> **WORK REQUIRED**:
The lines to copy run from the one containing "59: (859, 392)" to the end of the listing. Please write them out exactly, minus the pictures.

> **DATA TO USE**:

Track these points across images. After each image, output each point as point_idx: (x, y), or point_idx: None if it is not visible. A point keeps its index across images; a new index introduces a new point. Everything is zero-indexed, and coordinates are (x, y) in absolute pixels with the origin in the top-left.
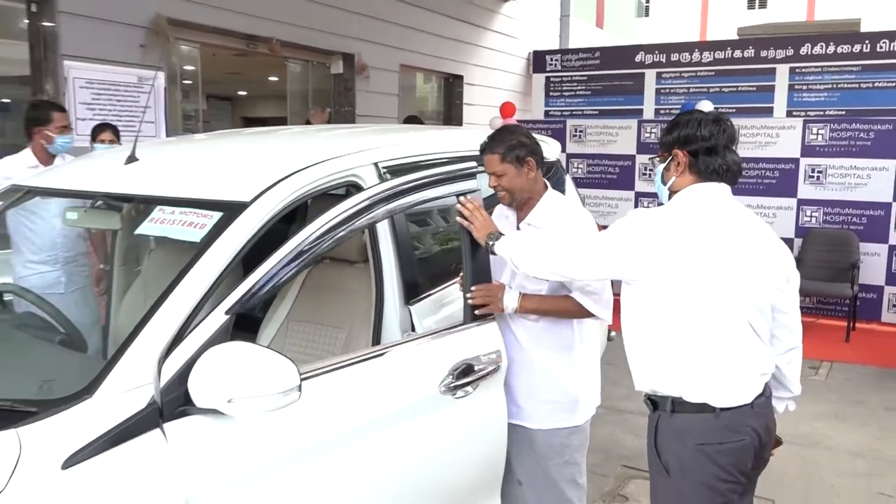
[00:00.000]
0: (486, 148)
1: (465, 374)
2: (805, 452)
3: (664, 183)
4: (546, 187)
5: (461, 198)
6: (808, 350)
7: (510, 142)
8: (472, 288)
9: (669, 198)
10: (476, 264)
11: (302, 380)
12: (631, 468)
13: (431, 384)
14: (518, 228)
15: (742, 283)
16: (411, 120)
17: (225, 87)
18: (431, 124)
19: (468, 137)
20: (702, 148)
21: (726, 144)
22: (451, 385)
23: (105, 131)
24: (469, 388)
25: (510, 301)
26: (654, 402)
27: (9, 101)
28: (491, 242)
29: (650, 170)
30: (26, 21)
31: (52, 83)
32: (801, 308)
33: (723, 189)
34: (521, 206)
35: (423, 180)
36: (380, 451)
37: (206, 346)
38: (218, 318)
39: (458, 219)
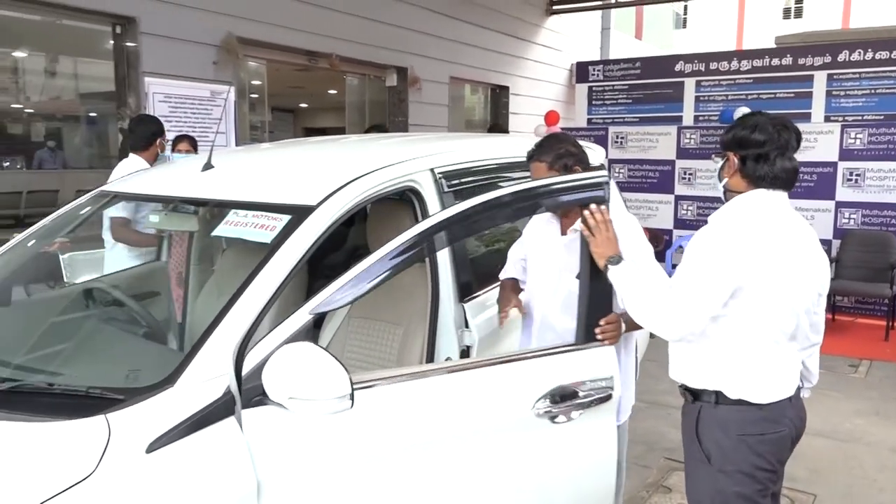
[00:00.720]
0: (533, 155)
1: (566, 399)
2: (846, 448)
3: (720, 180)
4: None
5: (591, 206)
6: (847, 348)
7: (558, 150)
8: (602, 323)
9: (725, 194)
10: (596, 285)
11: (368, 386)
12: (673, 460)
13: (524, 404)
14: (564, 234)
15: (796, 289)
16: (375, 128)
17: (288, 100)
18: (478, 133)
19: (515, 144)
20: (752, 154)
21: (781, 152)
22: (548, 408)
23: (183, 141)
24: (573, 414)
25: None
26: (693, 392)
27: (95, 114)
28: (606, 267)
29: (689, 174)
30: (111, 42)
31: (134, 97)
32: (841, 307)
33: (780, 197)
34: (567, 212)
35: (551, 187)
36: (460, 466)
37: (287, 343)
38: (302, 316)
39: (581, 227)
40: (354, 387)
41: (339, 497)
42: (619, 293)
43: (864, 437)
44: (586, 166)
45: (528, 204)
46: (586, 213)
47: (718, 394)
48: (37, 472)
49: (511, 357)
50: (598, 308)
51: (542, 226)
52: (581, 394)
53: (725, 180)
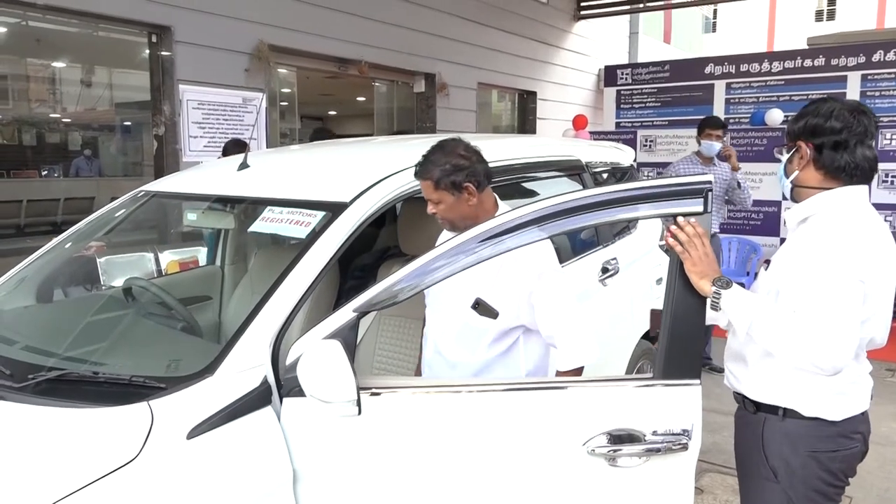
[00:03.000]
0: (418, 172)
1: (629, 442)
2: (884, 452)
3: (787, 175)
4: (497, 205)
5: (679, 219)
6: (885, 353)
7: (443, 166)
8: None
9: (792, 192)
10: (680, 308)
11: (375, 393)
12: (705, 462)
13: (573, 440)
14: None
15: (892, 295)
16: (320, 133)
17: (317, 108)
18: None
19: (542, 144)
20: (829, 142)
21: (860, 139)
22: (604, 447)
23: (236, 147)
24: (637, 459)
25: None
26: (756, 403)
27: (130, 123)
28: (717, 292)
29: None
30: (147, 51)
31: (168, 105)
32: None
33: (865, 192)
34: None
35: (638, 191)
36: (488, 491)
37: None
38: (346, 314)
39: (670, 241)
40: (378, 390)
41: (370, 492)
42: (735, 323)
43: None
44: (484, 176)
45: (616, 209)
46: (674, 227)
47: (788, 409)
48: (84, 455)
49: (562, 383)
50: (685, 339)
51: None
52: (647, 438)
53: (795, 174)
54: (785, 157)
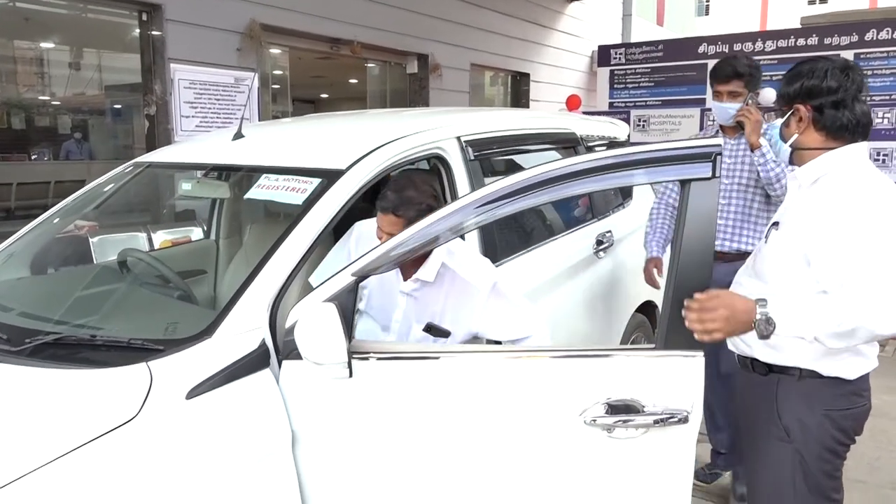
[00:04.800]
0: (389, 207)
1: (627, 411)
2: (874, 422)
3: (784, 140)
4: None
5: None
6: None
7: (419, 205)
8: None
9: (792, 156)
10: (684, 277)
11: (389, 357)
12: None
13: (570, 409)
14: (406, 281)
15: None
16: None
17: (309, 91)
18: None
19: (538, 117)
20: (828, 102)
21: (855, 95)
22: (603, 419)
23: None
24: (635, 430)
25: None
26: (768, 365)
27: (120, 105)
28: (767, 318)
29: None
30: (137, 30)
31: (160, 84)
32: None
33: (867, 150)
34: (415, 261)
35: (642, 155)
36: (483, 461)
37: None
38: (344, 278)
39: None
40: (366, 355)
41: (364, 456)
42: (803, 332)
43: (891, 413)
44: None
45: (619, 173)
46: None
47: (805, 370)
48: (84, 414)
49: (558, 351)
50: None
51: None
52: (646, 409)
53: (795, 137)
54: (779, 121)
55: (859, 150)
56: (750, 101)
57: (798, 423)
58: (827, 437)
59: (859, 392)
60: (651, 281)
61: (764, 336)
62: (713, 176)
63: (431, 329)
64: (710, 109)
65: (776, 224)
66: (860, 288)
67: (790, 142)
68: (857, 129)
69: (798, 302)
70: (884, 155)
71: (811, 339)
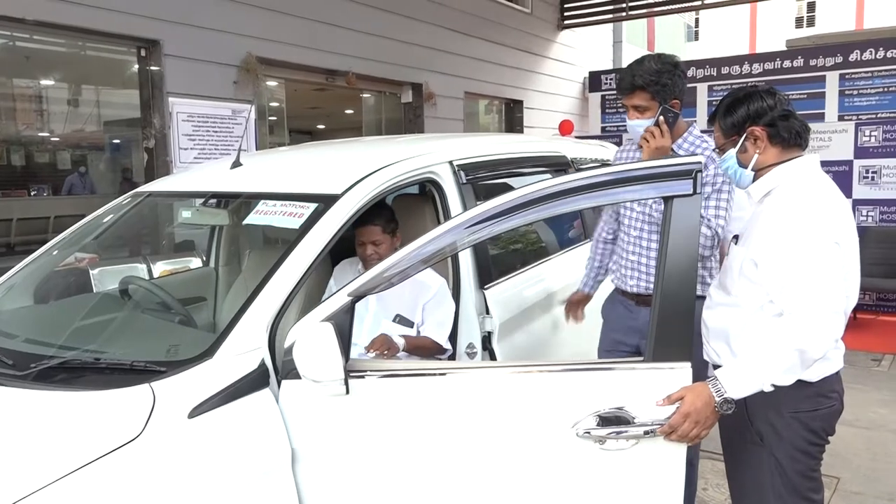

> **ANSWER TO THE PROBLEM**:
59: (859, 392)
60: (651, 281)
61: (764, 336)
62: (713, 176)
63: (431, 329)
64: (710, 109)
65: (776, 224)
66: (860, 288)
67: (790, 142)
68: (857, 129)
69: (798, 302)
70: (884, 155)
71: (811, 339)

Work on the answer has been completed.